→ **PAGE EXCERPT**
# Anyone know where to get large clear plastic jars?



## Nebulosa (Feb 16, 2012)

I use 3 sizes of clear plastic rectangular jars with screw on lids for my juv. to sub-adult tarantulas and scorpions.  I get them at Smart & Final and find they work pretty well and love how clear they are and really appreciate the screw on lid feature (no escapes!).  What I'm looking for now is something similar but in larger sizes (2 gal-3 gal maybe).  I remember seeing these back in the 80s-90s.  Anyhow know where to get something like this?


----------



## ch4dg (Feb 17, 2012)

old sweet store jars


----------



## zonbonzovi (Feb 17, 2012)

http://www.ccwproducts.com/default.php


----------



## Wonderella (Feb 17, 2012)

ch4dg said:


> old sweet store jars


This ^^^

My friend brought some 1 or 2 gallon-ish plastic containers from work once, worked perfectly. Had some neat shaped ones too, hexagonal, curvy etc. Right now stores are clearing valentine's day stuff, maybe ask if you can have/buy some of the containers?


----------



## Waffles (Feb 20, 2012)

Bed Bath and Beyond is fantastic for it!


----------



## Formerphobe (Feb 20, 2012)

Large pretzel containers.  We eat a lot of pretzels...

→ **SET TASK**
Write the next few posts of the forum thread about finding large clear plastic jars, starting after the last reply shown.

→ **SOURCE EXCERPT**
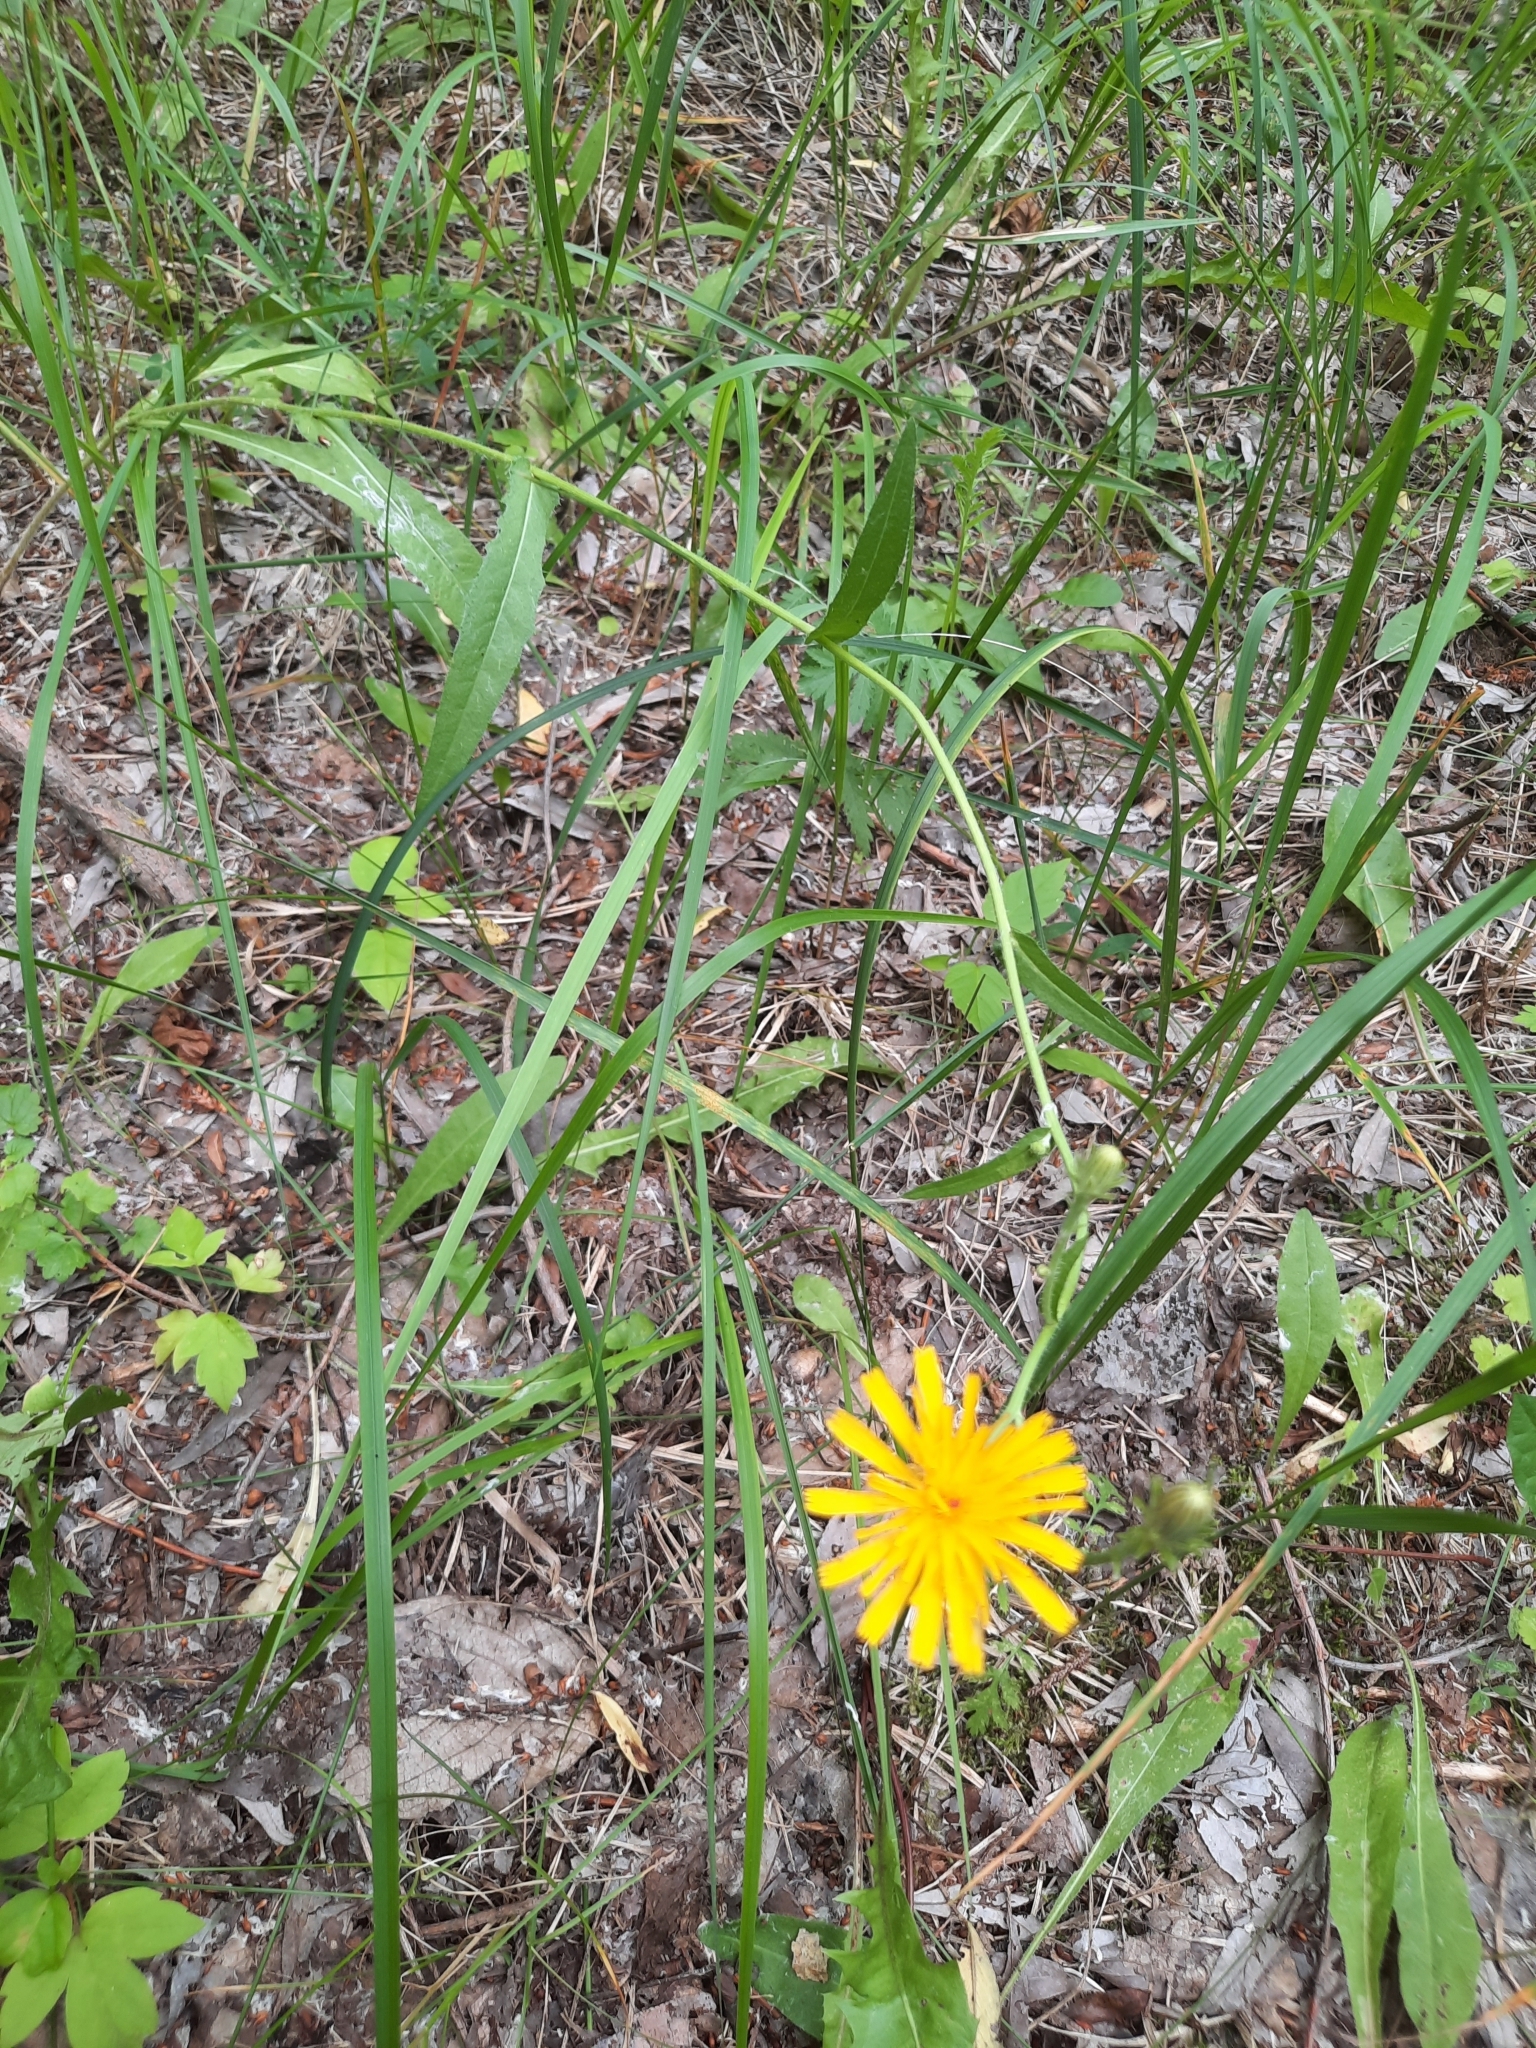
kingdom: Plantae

→ **WRITTEN ANSWER**
----------



## SamuraiSid (Feb 21, 2012)

Wal-mart and Dollarama always do the job for me. I might also suggest the search function for next time


----------



## Nebulosa (Feb 22, 2012)

Thanks to all that replied.  Really appreciate the info.  I've pretty much looked everywhere without much luck.  No problem with the smaller sizes, but anything 2 gal and up is proving somewhat troublesome.  Was really hoping someone here would have the hot tip.  Anyhow, the search continues... Oh, and SamuraiSid: what's the search function?  j/k!  Dude, I've been all over the search functions and I "..still haven't found what I'm looking for..."


----------



## suzypike (Feb 23, 2012)

mantis place.com

You may have to adapt these, but she will work with you on vent hole size or no vents. There's a lot of cool supplies there too.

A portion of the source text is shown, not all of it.